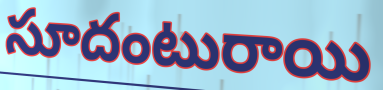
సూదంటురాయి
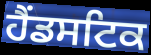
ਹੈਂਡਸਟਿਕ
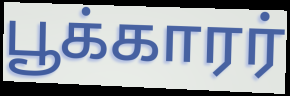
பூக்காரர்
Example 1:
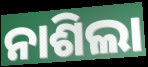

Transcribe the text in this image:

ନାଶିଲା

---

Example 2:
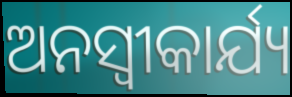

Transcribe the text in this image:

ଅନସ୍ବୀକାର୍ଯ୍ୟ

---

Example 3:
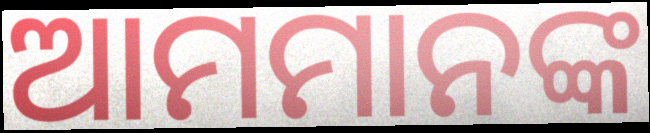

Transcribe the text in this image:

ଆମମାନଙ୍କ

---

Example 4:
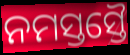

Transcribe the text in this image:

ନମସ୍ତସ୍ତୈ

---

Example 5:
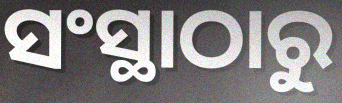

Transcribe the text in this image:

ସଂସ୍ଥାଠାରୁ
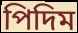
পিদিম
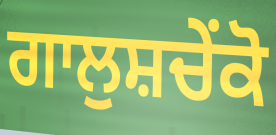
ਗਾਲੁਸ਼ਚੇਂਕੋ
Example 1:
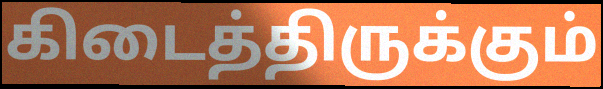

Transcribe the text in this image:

◆ **Try it**: Retrieve every line above holding the word "Example".

◆ **Response to this exercise**:
Example 1:
Example 2:
Example 3:
Example 4:
Example 5:
Example 1:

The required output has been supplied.